Body or hand keypoint data:
====
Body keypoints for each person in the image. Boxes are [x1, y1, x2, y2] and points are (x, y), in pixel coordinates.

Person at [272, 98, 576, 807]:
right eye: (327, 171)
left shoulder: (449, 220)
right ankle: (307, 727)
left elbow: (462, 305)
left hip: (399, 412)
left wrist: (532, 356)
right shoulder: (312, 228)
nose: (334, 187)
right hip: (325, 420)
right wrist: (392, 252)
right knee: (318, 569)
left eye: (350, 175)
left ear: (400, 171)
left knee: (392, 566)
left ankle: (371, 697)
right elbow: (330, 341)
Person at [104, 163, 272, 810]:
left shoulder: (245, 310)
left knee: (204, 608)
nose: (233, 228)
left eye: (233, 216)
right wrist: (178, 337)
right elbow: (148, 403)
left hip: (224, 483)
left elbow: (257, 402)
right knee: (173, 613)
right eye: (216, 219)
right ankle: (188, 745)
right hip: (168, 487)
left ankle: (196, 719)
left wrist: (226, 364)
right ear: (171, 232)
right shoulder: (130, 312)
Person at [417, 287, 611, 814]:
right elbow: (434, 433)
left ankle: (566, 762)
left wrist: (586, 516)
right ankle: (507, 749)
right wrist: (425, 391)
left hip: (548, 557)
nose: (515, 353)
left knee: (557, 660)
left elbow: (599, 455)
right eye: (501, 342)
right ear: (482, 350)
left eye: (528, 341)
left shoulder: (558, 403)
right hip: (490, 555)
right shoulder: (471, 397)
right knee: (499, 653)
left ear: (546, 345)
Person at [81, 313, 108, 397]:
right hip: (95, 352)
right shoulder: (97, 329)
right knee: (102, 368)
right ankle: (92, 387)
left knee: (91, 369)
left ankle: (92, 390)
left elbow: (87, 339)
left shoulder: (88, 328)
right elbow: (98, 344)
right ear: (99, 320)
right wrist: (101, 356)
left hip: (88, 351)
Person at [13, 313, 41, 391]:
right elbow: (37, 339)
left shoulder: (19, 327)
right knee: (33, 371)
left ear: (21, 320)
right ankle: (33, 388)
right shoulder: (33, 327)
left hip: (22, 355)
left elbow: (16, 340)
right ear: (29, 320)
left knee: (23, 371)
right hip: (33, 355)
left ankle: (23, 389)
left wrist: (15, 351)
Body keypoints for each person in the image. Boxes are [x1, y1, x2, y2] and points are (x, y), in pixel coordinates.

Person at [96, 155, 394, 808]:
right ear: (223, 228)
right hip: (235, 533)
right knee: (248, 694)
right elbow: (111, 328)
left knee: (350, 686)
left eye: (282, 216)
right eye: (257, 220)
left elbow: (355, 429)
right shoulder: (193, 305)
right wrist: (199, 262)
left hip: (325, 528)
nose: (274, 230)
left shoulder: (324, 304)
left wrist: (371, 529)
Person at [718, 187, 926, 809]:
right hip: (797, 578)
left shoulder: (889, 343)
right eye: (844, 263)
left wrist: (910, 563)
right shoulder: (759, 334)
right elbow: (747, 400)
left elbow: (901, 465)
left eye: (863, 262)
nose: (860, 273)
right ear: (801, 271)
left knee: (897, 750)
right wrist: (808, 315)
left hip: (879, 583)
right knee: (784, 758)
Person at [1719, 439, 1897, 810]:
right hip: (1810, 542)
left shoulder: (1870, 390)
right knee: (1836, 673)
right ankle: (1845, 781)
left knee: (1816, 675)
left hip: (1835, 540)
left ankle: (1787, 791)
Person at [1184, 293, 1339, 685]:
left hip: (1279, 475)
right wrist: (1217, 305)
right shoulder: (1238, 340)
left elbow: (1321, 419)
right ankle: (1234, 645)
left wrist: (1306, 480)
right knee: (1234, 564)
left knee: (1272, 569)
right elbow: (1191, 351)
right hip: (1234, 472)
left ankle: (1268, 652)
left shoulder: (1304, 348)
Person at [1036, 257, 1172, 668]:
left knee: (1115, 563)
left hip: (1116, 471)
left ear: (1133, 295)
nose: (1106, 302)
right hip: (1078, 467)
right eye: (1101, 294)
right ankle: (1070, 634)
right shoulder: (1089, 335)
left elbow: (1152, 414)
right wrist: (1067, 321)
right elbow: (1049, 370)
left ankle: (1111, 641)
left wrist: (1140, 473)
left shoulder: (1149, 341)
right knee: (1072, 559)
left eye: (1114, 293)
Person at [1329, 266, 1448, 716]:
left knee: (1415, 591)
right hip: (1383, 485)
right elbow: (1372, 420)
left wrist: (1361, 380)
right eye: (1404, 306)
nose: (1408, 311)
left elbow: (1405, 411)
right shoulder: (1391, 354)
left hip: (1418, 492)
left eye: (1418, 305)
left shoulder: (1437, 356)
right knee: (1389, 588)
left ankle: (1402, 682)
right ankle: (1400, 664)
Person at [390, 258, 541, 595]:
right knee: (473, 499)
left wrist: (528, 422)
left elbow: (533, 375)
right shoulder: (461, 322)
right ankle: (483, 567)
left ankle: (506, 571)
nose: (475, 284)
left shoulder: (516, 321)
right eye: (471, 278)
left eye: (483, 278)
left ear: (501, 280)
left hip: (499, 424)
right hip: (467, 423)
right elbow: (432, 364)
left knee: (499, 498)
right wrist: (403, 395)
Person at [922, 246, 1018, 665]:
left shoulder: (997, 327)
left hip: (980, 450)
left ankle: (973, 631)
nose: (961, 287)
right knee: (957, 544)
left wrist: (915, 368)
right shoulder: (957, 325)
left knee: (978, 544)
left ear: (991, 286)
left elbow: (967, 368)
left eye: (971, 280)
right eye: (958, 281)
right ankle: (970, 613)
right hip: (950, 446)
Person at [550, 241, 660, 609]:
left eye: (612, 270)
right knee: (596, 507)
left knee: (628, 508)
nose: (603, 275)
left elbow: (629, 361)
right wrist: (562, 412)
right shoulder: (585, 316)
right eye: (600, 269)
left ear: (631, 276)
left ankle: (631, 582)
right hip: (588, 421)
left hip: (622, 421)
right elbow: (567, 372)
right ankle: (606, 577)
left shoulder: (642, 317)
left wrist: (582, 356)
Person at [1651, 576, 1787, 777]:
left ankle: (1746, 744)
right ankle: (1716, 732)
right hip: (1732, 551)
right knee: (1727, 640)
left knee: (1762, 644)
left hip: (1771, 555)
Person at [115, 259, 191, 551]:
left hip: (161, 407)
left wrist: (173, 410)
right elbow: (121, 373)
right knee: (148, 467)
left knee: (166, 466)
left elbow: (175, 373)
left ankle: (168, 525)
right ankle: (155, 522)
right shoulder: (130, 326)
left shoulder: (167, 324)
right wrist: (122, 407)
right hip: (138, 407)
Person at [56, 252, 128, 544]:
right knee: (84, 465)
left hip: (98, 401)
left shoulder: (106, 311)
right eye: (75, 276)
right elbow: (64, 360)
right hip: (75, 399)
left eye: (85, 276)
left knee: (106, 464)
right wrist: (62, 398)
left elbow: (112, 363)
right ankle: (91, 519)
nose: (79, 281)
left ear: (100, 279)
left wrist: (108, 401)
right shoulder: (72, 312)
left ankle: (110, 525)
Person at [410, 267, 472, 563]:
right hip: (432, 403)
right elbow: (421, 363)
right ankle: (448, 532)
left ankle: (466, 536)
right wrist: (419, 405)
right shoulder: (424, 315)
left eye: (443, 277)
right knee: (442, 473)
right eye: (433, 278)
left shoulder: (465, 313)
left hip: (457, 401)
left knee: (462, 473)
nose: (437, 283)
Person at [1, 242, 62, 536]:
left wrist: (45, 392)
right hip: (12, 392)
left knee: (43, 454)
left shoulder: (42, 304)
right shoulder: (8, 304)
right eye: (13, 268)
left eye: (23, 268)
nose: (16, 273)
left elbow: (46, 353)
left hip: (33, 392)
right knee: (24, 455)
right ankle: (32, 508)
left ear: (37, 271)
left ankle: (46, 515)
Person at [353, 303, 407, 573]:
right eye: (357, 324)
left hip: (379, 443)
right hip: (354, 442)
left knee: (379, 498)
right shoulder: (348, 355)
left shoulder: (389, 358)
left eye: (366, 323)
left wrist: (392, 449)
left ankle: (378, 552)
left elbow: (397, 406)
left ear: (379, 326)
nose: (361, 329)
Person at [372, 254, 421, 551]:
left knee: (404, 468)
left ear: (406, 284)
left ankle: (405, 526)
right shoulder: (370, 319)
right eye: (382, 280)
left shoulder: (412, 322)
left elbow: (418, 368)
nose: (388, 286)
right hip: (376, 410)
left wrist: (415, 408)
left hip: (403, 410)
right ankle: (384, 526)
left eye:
====
* Work required *
Copy the lines from the start of the data verbatim, stopping after the line containing "right elbow: (434, 433)".

* Exercise response *
Body keypoints for each person in the image. Boxes are [x1, y1, x2, y2] and points are (x, y), in pixel coordinates.

Person at [272, 98, 576, 807]:
right eye: (327, 171)
left shoulder: (449, 220)
right ankle: (307, 727)
left elbow: (462, 305)
left hip: (399, 412)
left wrist: (532, 356)
right shoulder: (312, 228)
nose: (334, 187)
right hip: (325, 420)
right wrist: (392, 252)
right knee: (318, 569)
left eye: (350, 175)
left ear: (400, 171)
left knee: (392, 566)
left ankle: (371, 697)
right elbow: (330, 341)
Person at [104, 163, 272, 810]:
left shoulder: (245, 310)
left knee: (204, 608)
nose: (233, 228)
left eye: (233, 216)
right wrist: (178, 337)
right elbow: (148, 403)
left hip: (224, 483)
left elbow: (257, 402)
right knee: (173, 613)
right eye: (216, 219)
right ankle: (188, 745)
right hip: (168, 487)
left ankle: (196, 719)
left wrist: (226, 364)
right ear: (171, 232)
right shoulder: (130, 312)
Person at [417, 287, 611, 814]:
right elbow: (434, 433)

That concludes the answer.